Il existe de nombreux usages pour lesquels l’avion ne peut en effet être remplacé. Dans la Stratégie Nationale du Transport Aérien 2025, la Ministre chargée des Transports, Elisabeth Borne, rappelle que l’avion constitue un « moteur de notre économie, qui joue un rôle fondamental pour l’activité et l’emploi, et constitue un indispensable outil pour les échanges internationaux ». Si les vols d’affaires ont diminué pendant la crise sanitaire, au profit des réunions en visioconférence, leur disparition pourrait être préjudiciable aux entreprises. Pour Didier Bréchemier, associé au cabinet Roland Berger et spécialiste du transport aérien, « on annihile une partie du langage du corps dans les discussions et les négociations en visioconférences. C’est pourquoi les entreprises ne doivent pas réduire de manière significative les déplacements et celles qui le feront risquent de se trouver désavantagées ».

Dans des secteurs bien précis, comme celui de la recherche mondiale, le transport aérien joue un rôle clé dans la transmission des savoirs.
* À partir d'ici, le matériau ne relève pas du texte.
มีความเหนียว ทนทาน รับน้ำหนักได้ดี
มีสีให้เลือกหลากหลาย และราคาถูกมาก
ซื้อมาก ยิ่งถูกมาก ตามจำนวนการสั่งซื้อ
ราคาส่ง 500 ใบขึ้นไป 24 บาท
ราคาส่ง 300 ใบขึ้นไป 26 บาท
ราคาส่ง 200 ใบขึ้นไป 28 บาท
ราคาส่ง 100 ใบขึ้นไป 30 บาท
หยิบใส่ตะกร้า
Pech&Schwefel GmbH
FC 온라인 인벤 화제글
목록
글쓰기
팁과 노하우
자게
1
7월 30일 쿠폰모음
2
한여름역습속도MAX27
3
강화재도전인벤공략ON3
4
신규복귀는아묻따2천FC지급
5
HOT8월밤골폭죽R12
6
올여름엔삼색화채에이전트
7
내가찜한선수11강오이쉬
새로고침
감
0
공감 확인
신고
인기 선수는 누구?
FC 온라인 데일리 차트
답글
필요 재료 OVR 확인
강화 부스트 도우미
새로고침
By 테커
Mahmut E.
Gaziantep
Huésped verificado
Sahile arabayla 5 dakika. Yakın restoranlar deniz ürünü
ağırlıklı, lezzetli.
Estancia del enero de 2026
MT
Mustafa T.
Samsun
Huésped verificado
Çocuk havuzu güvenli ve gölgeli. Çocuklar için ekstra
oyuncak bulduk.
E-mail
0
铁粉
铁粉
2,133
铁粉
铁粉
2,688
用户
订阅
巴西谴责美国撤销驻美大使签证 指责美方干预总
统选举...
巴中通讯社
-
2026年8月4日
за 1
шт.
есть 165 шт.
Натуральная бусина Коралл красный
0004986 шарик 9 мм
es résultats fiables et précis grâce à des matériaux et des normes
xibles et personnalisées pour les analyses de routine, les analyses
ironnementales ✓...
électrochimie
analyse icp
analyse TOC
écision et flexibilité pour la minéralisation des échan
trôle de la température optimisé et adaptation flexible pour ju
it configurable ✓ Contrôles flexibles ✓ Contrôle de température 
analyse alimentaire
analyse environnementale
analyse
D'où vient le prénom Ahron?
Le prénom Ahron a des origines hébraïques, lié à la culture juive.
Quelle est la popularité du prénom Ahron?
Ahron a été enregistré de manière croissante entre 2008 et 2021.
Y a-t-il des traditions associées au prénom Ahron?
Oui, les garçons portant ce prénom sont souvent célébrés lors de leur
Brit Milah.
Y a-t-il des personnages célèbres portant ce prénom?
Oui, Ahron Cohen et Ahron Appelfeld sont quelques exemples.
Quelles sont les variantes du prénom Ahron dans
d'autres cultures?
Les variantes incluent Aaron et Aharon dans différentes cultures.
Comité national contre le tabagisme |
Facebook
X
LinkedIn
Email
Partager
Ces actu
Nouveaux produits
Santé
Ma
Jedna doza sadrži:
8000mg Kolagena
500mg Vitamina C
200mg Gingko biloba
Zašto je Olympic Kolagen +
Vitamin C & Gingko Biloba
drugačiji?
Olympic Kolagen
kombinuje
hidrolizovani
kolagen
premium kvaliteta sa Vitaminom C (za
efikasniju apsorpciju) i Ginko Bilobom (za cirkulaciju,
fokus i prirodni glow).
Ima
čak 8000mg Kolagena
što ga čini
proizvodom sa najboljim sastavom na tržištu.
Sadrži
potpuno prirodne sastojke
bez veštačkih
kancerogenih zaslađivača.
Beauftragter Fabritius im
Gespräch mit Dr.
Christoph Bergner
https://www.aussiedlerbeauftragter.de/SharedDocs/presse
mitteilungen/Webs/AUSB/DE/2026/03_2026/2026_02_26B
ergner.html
Et dans le domaine du tourisme, l’avion est irremplaçable pour relier entre eux différents continents, et participer ainsi au brassage culturel. Pour François Gemenne, l’avion remplit aussi un rôle social qu’il faudrait démocratiser : « Il y a donc toute une série de déplacements en avion qui restent légitimes. L’avion apporte des bénéfices sociaux, y compris l’aviation low cost, qui a permis à des familles de partir en vacances à l’étranger. » Ces usages placent l’avion au cœur de notre vie et des échanges humains, et invitent à repenser les accusations qui pèsent sur le transport aérien. Faudrait-il s’interdire d’utiliser les outils du numérique, sous le prétexte que le secteur serait à l’origine de 3,7% des émissions mondiales de gaz à effet de serre ?

Un secteur intrinsèquement révolutionnaire

Circulation des savoirs et des personnes, échanges économiques et culturels… Le grand défi de l’industrie aéronautique est donc aujourd’hui de prouver que ces usages ne sont pas incompatibles avec la préservation du climat. Des défis, le secteur aérien en a connu plus d’un. En 2001, après les attentats du 11 septembre, le trafic aérien s’était effondré, avant de revenir à son niveau d’avant crise puis de progresser. Pour Hervé Gardette, producteur de l’émission La Transition sur France Culture, « il ne s’agit pas de vouloir la fin du transport aérien au nom de la lutte contre le changement climatique. Ce serait absurde d’ailleurs que d’imaginer désinventer quelque chose qui existe déjà, et qui par ailleurs est une formidable invention ». Une invention qui a toujours su relever les plus grands défis industriels et techniques, comme le rappelle Bertrand Piccard, qui a réalisé un tour du monde en avion solaire : « Cette industrie a déjà montré ses capacités. Au premier vol en 1903 qui imaginait qu’on pourrait traverser un océan ? Lindbergh l’a fait 24 ans après. A cette époque, qui pensait qu’on dépasserait le mur du son, chose faite en 1947 et qu’en 1969, des hommes s’envoleraient pour la Lune ? A chaque fois des révolutions complètes. »

La prochaine révolution devrait voir l’avènement de « l’avion du futur », décarboné. Et l’industrie aéronautique ne manque pas de moyens d’action pour atteindre ses engagements en faveur d’une réduction des émissions de moitié en 2050 par rapport à 2005. Elle mise par exemple sur les carburants alternatifs et synthétiques, dont la production devrait quadrupler dans la prochaine décennie. Ils pourraient représenter la moitié de l’effort de décarbonation à horizon 2050 selon le rapport Waypoint 2050. Un autre axe d’amélioration réside dans l’optimisation des trajectoires aériennes, au moyen de solutions logicielles qui contribuent à mieux connecter pilotes et contrôleurs aériens pour faire baisser la consommation de carburants. Thalès a ainsi développé une nouvelle version de FMS (Flight Management System) capable de choisir la vitesse adaptée à une consommation minimale de carburant. Chez Airbus, on étudie aussi le vol en formation : en s’inspirant des pratiques des oiseaux migrateurs, il permettrait de réduire de 5 à 10% des émissions de l’avion suiveur. Quant à l’avion à hydrogène, véritable rupture technologique, il pourrait entrer en service en 2033-2035 selon Airbus, d’abord sur les avions régionaux avant d’être adapté aux moyens courriers.